**YOUR OBJECTIVE:**
Rewrite the part of the items that opens with the line containing "Quiero inscribirme" and runs through the end of the items, replacing "pro Monat" with "monatlich" and keeping everything else unchanged. Leave the pictures out of your answer.

──────── ENTRIES SUPPLIED ────────

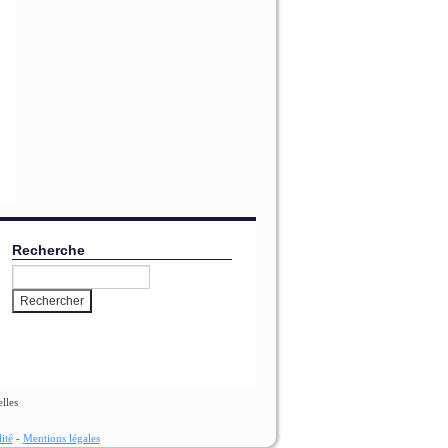
Recherche
lles
ité
-
Mentions légales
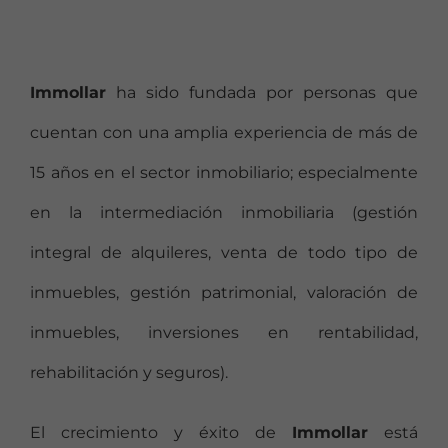
Immollar
ha sido fundada por personas que
cuentan con una amplia experiencia de más de
15 años en el sector inmobiliario; especialmente
en la intermediación inmobiliaria (gestión
integral de alquileres, venta de todo tipo de
inmuebles, gestión patrimonial, valoración de
inmuebles, inversiones en rentabilidad,
rehabilitación y seguros).
El crecimiento y éxito de
Immollar
está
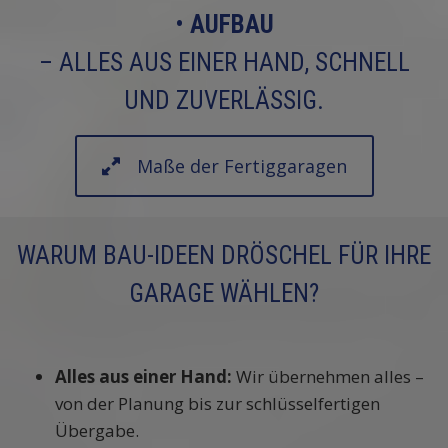
•
AUFBAU
– ALLES AUS EINER HAND, SCHNELL
UND ZUVERLÄSSIG.
Maße der Fertiggaragen
WARUM BAU-IDEEN DRÖSCHEL FÜR IHRE
GARAGE WÄHLEN?
Alles aus einer Hand:
Wir übernehmen alles –
von der Planung bis zur schlüsselfertigen
Übergabe.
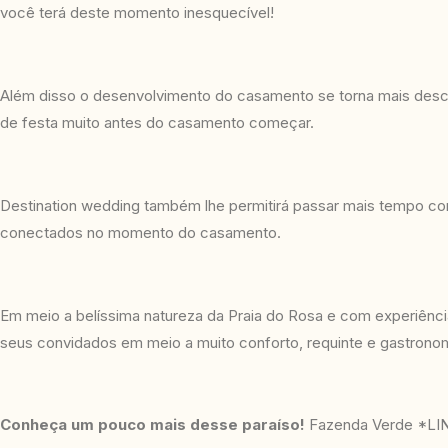
você terá deste momento inesquecível!
Além disso o desenvolvimento do casamento se torna mais desco
de festa muito antes do casamento começar.
Destination wedding também lhe permitirá passar mais tempo co
conectados no momento do casamento.
Em meio a belíssima natureza da Praia do Rosa e com experiên
seus convidados em meio a muito conforto, requinte e gastronomi
Conheça um pouco mais desse paraíso!
Fazenda Verde *LI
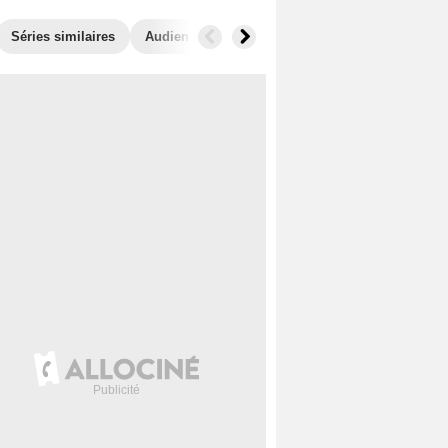
Séries similaires
Audiences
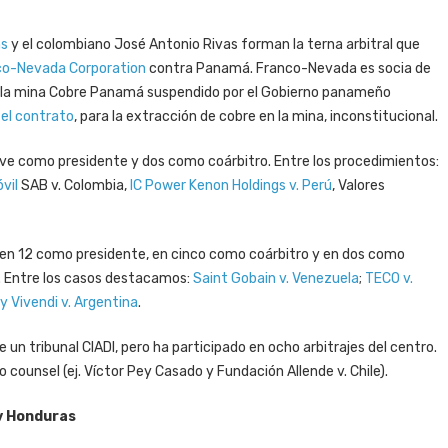
hs
y el colombiano José Antonio Rivas forman la terna arbitral que
co-Nevada Corporation
contra Panamá. Franco-Nevada es socia de
e la mina Cobre Panamá suspendido por el Gobierno panameño
 el contrato
, para la extracción de cobre en la mina, inconstitucional.
ueve como presidente y dos como coárbitro. Entre los procedimientos:
vil
SAB v. Colombia,
IC Power Kenon Holdings v. Perú
, Valores
: en 12 como presidente, en cinco como coárbitro y en dos como
. Entre los casos destacamos:
Saint Gobain v. Venezuela
;
TECO v.
y Vivendi v. Argentina
.
un tribunal CIADI, pero ha participado en ocho arbitrajes del centro.
counsel (ej. Víctor Pey Casado y Fundación Allende v. Chile).
 v Honduras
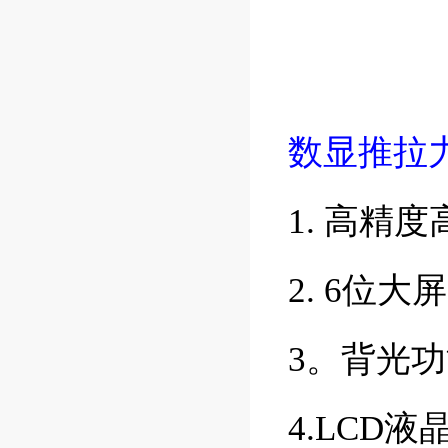
数显推拉
1. 高精
2. 6位
3。背光
4.LCD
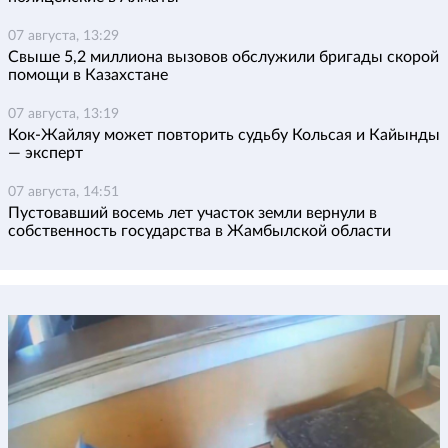
07 августа, 13:29
Свыше 5,2 миллиона вызовов обслужили бригады скорой
помощи в Казахстане
07 августа, 13:19
Кок-Жайляу может повторить судьбу Кольсая и Кайынды
— эксперт
07 августа, 14:51
Пустовавший восемь лет участок земли вернули в
собственность государства в Жамбылской области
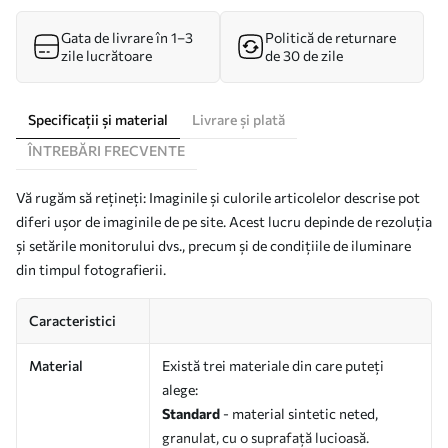
Gata de livrare în 1–3
Politică de returnare
zile lucrătoare
de 30 de zile
Specificații și material
Livrare și plată
ÎNTREBĂRI FRECVENTE
Vă rugăm să rețineți: Imaginile și culorile articolelor descrise pot
diferi ușor de imaginile de pe site. Acest lucru depinde de rezoluția
și setările monitorului dvs., precum și de condițiile de iluminare
din timpul fotografierii.
Caracteristici
Material
Există trei materiale din care puteți
alege:
Standard
- material sintetic neted,
granulat, cu o suprafață lucioasă.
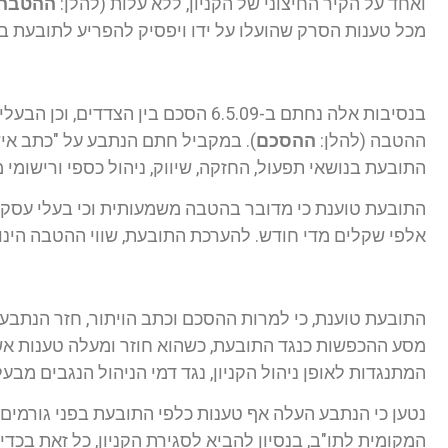
ואחד על הקיר החיצוני של הקניון, ללא עלות (להלן:
ההטבה
מכל טענות הסרק שהועלו על ידו ויפסיק להפריע לתובעת בפ
בנסיבות אלה נחתם ב-6.5.09 הסכם בין ה
ההטבה (להלן:
ההסכם
). במקביל חתם הנתבע על "כתב אישור
התובעת בנושאי תפעול, החזקה, שיווק, ניהול כספי ורישומי מ
התובעת טוענת כי מדובר בהטבה משמעותית וכי בעלי עסק
אלפי שקלים מדי חודש. להערכת התובעת, שווי ההטבה הינו כ-5,000 ₪ לחו
מסע ההכפשות כנגד התובעת, כשהוא חוזר ומעלה טענות אש
המתנגדות לאופן ניהול הקניון, נגד דמי הניהול הנגבים מבעל
נטען כי הנתבע העלה אף טענות כלפי התובעת בפני גורמים ור
המקומית לתו"ב, בנסיון להביא לסגירת הקניון, כל זאת בכד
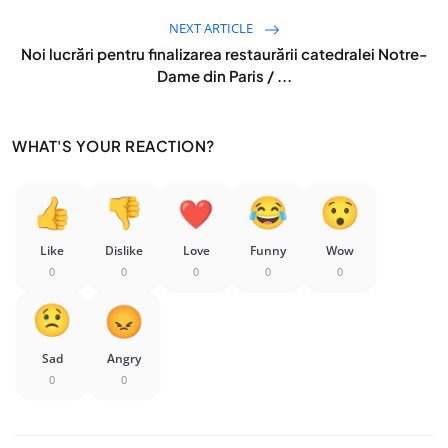
NEXT ARTICLE
Noi lucrări pentru finalizarea restaurării catedralei Notre-
Dame din Paris / ...
WHAT'S YOUR REACTION?
Like
Dislike
Love
Funny
Wow
0
0
0
0
0
Sad
Angry
0
0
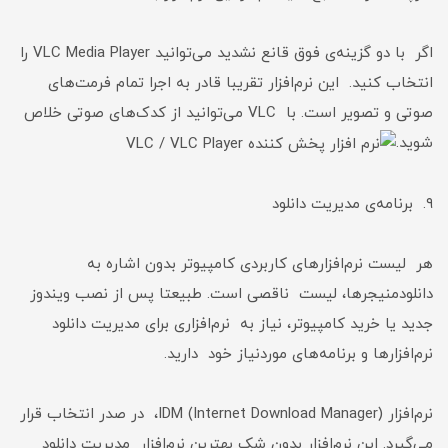
اگر با دو گزینه‌ی فوق قانع نشدید می‌توانید VLC Media Player را
انتخاب کنید. این نرم‌افزار تقریبا قادر به اجرا تمام فرمت‌های
صوتی و تصویر است. با VLC می‌توانید از کدک‌های صوتی خلاص
شوید.
۹. برنامه‌ی مدیریت دانلود
هر لیست نرم‌افزارهای کاربردی کامپیوتر بدون اشاره به
دانلودمنیجرها، لیست ناقصی است. طبیعتا پس از نصب ویندوز
جدید یا خرید کامپیوتر، نیاز به نرم‌افزاری برای مدیریت دانلود
نرم‌افزارها و برنامه‌های موردنیاز خود دارید.
نرم‌افزار (IDM (Internet Download Manager، در صدر انتخاب قرار
می‌گیرد. این نرم‌افزار بدون شک بهترین نرم‌افزار مدیریت دانلود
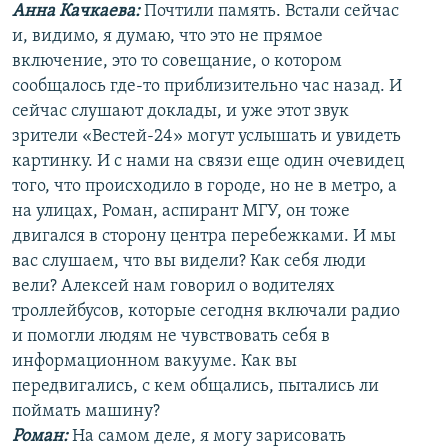
Анна Качкаева
:
Почтили память. Встали сейчас
и, видимо, я думаю, что это не прямое
включение, это то совещание, о котором
сообщалось где-то приблизительно час назад. И
сейчас слушают доклады, и уже этот звук
зрители «Вестей-24» могут услышать и увидеть
картинку. И с нами на связи еще один очевидец
того, что происходило в городе, но не в метро, а
на улицах, Роман, аспирант МГУ, он тоже
двигался в сторону центра перебежками. И мы
вас слушаем, что вы видели? Как себя люди
вели? Алексей нам говорил о водителях
троллейбусов, которые сегодня включали радио
и помогли людям не чувствовать себя в
информационном вакууме. Как вы
передвигались, с кем общались, пытались ли
поймать машину?
Роман:
На самом деле, я могу зарисовать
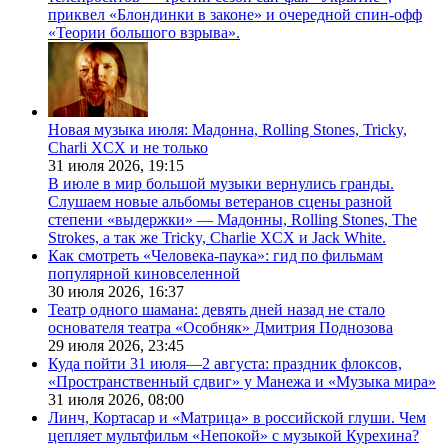
приквел «Блондинки в законе» и очередной спин-офф
«Теории большого взрыва».
Новая музыка июля: Мадонна, Rolling Stones, Tricky,
Charli XCX и не только
31 июля 2026,
19:15
В июле в мир большой музыки вернулись гранды.
Слушаем новые альбомы ветеранов сцены разной
степени «выдержки» — Мадонны, Rolling Stones, The
Strokes, а так же Tricky, Charlie XCX и Jack White.
Как смотреть «Человека-паука»: гид по фильмам
популярной киновселенной
30 июля 2026,
16:37
Театр одного шамана: девять дней назад не стало
основателя театра «Особняк» Дмитрия Поднозова
29 июля 2026,
23:45
Куда пойти 31 июля—2 августа: праздник флоксов,
«Пространственный сдвиг» у Манежа и «Музыка мира»
31 июля 2026,
08:00
Линч, Кортасар и «Матрица» в российской глуши. Чем
цепляет мультфильм «Непокой» с музыкой Курехина?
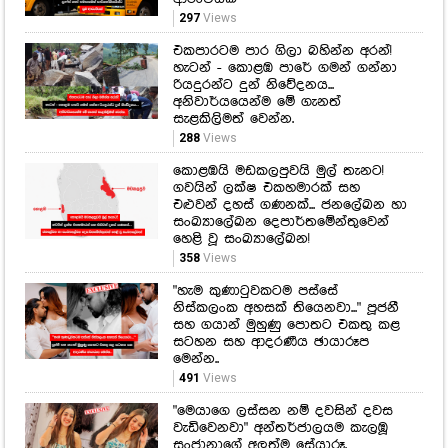
297
Views
එකපාරටම පාර ගිලා බහින්න අරන්!
හැටන් - කොළඹ පාරේ ගමන් ගන්නා
රියදුරන්ට දුන් නිවේදනය...
අනිවාර්යයෙන්ම මේ ගැනත්
සැළකිලිමත් වෙන්න.
288
Views
කොළඹයි මඩකලපුවයි මුල් තැනට!
ගවයින් ලක්ෂ එකහමාරක් සහ
එළුවන් දහස් ගණනක්... ජනලේඛන හා
සංඛ්‍යාලේඛන දෙපාර්තමේන්තුවෙන්
හෙළි වූ සංඛ්‍යාලේඛන!
358
Views
"හැම කුණාටුවකටම පස්සේ
නිස්කලංක අහසක් තියෙනවා..." පූජනී
සහ ගයාන් මුහුණු පොතට එකතු කළ
සටහන සහ ආදරණීය ඡායාරූප
මෙන්න..
491
Views
"මෙයාගෙ ලස්සන නම් දවසින් දවස
වැඩිවෙනවා" අන්තර්ජාලයම කැලඹූ
සංජානාගේ අලුත්ම සේයාරූ.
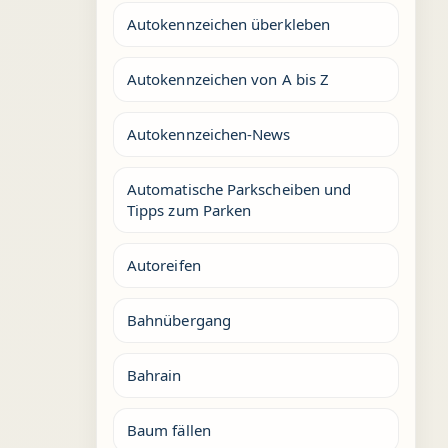
Autokennzeichen überkleben
Autokennzeichen von A bis Z
Autokennzeichen-News
Automatische Parkscheiben und
Tipps zum Parken
Autoreifen
Bahnübergang
Bahrain
Baum fällen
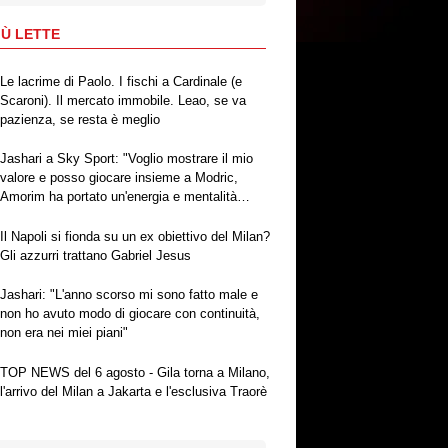
IÙ LETTE
Le lacrime di Paolo. I fischi a Cardinale (e
Scaroni). Il mercato immobile. Leao, se va
pazienza, se resta è meglio
Jashari a Sky Sport: "Voglio mostrare il mio
valore e posso giocare insieme a Modric,
Amorim ha portato un'energia e mentalità
diversa"
Il Napoli si fionda su un ex obiettivo del Milan?
Gli azzurri trattano Gabriel Jesus
Jashari: "L'anno scorso mi sono fatto male e
non ho avuto modo di giocare con continuità,
non era nei miei piani"
TOP NEWS del 6 agosto - Gila torna a Milano,
l'arrivo del Milan a Jakarta e l'esclusiva Traorè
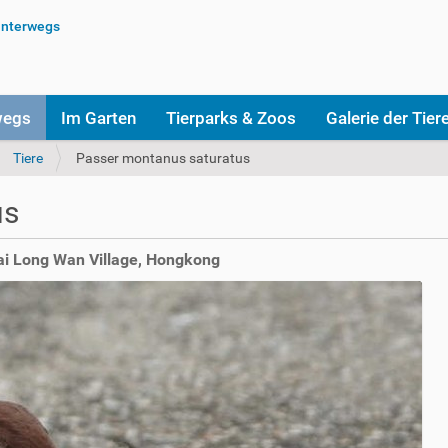
wegs
Im Garten
Tierparks & Zoos
Galerie der Tier
Tiere
Passer montanus saturatus
us
Tai Long Wan Village, Hongkong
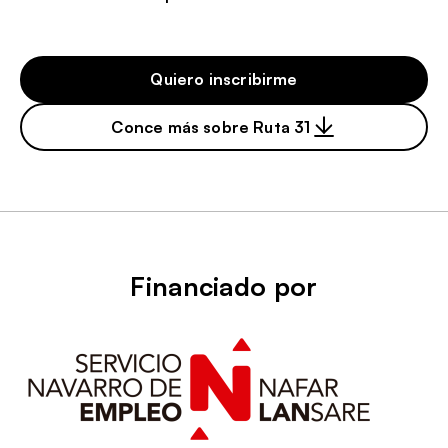
Quiero inscribirme
Conce más sobre Ruta 31
Financiado por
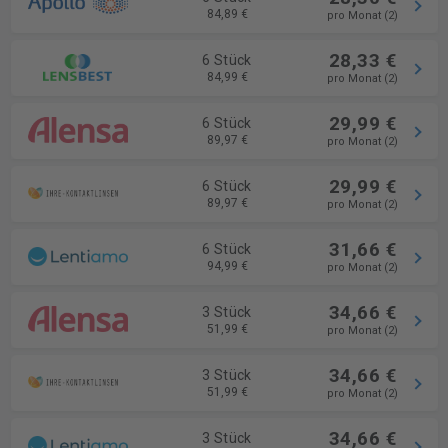
84,89 €
pro Monat (2)
28,33 €
6 Stück
84,99 €
pro Monat (2)
29,99 €
6 Stück
89,97 €
pro Monat (2)
29,99 €
6 Stück
89,97 €
pro Monat (2)
31,66 €
6 Stück
94,99 €
pro Monat (2)
34,66 €
3 Stück
51,99 €
pro Monat (2)
34,66 €
3 Stück
51,99 €
pro Monat (2)
34,66 €
3 Stück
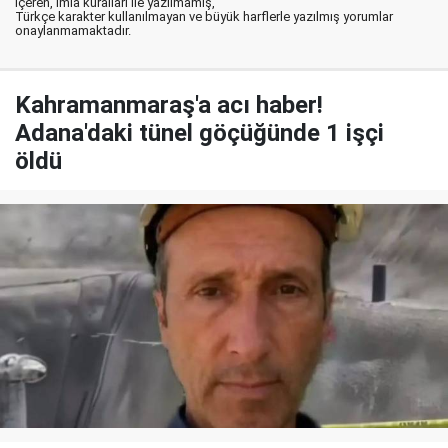
içeren, imla kuralları ile yazılmamış,
Türkçe karakter kullanılmayan ve büyük harflerle yazılmış yorumlar
onaylanmamaktadır.
Kahramanmaraş'a acı haber!
Adana'daki tünel göçüğünde 1 işçi
öldü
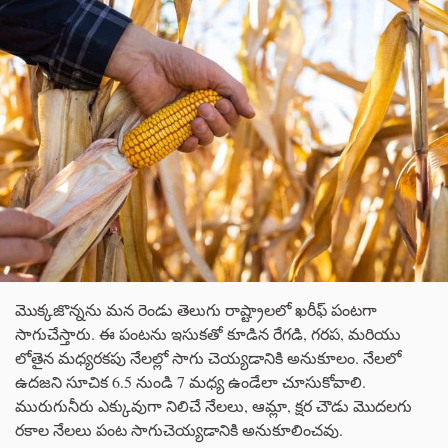
మొక్కజొన్నను మన రెండు తెలుగు రాష్ట్రాలలో ఖరీఫ్ పంటగా
సాగుచేస్తారు. ఈ పంటను ఇసుకతో కూడిన రేగడి, గరప, మరియు
లోతైన మధ్యరకపు నేలల్లో సాగు చెయ్యడానికి అనుకూలం. నేలలో
ఉదజని సూచిక 6.5 నుండి 7 మధ్య ఉండేలా చూసుకోవాలి.
మురుగునీరు ఎక్కువుగా నిలిచే నేలలు, ఆమ్లా, క్షర చౌడు మొదలగు
రకాల నేలలు పంట సాగుచెయ్యడానికి అనుకూలించవు.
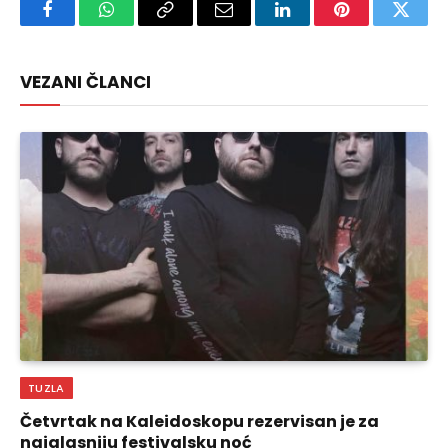
Facebook
WhatsApp
Copy
Email
LinkedIn
Pinterest
Twitte
Link
VEZANI ČLANCI
TUZLA
Četvrtak na Kaleidoskopu rezervisan je za
najglasniju festivalsku noć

────────

**RESULT OF THE TASK:**
Quiero inscribirme
Conce más sobre Ruta 31
Financiado por
84,89 €
monatlich (2)
28,33 €
6 Stück
84,99 €
monatlich (2)
29,99 €
6 Stück
89,97 €
monatlich (2)
29,99 €
6 Stück
89,97 €
monatlich (2)
31,66 €
6 Stück
94,99 €
monatlich (2)
34,66 €
3 Stück
51,99 €
monatlich (2)
34,66 €
3 Stück
51,99 €
monatlich (2)
34,66 €
3 Stück
içeren, imla kuralları ile yazılmamış,
Türkçe karakter kullanılmayan ve büyük harflerle yazılmış yorumlar
onaylanmamaktadır.
Kahramanmaraş'a acı haber!
Adana'daki tünel göçüğünde 1 işçi
öldü
మొక్కజొన్నను మన రెండు తెలుగు రాష్ట్రాలలో ఖరీఫ్ పంటగా
సాగుచేస్తారు. ఈ పంటను ఇసుకతో కూడిన రేగడి, గరప, మరియు
లోతైన మధ్యరకపు నేలల్లో సాగు చెయ్యడానికి అనుకూలం. నేలలో
ఉదజని సూచిక 6.5 నుండి 7 మధ్య ఉండేలా చూసుకోవాలి.
మురుగునీరు ఎక్కువుగా నిలిచే నేలలు, ఆమ్లా, క్షర చౌడు మొదలగు
రకాల నేలలు పంట సాగుచెయ్యడానికి అనుకూలించవు.
Facebook
WhatsApp
Copy
Email
LinkedIn
Pinterest
Twitte
Link
VEZANI ČLANCI
TUZLA
Četvrtak na Kaleidoskopu rezervisan je za
najglasniju festivalsku noć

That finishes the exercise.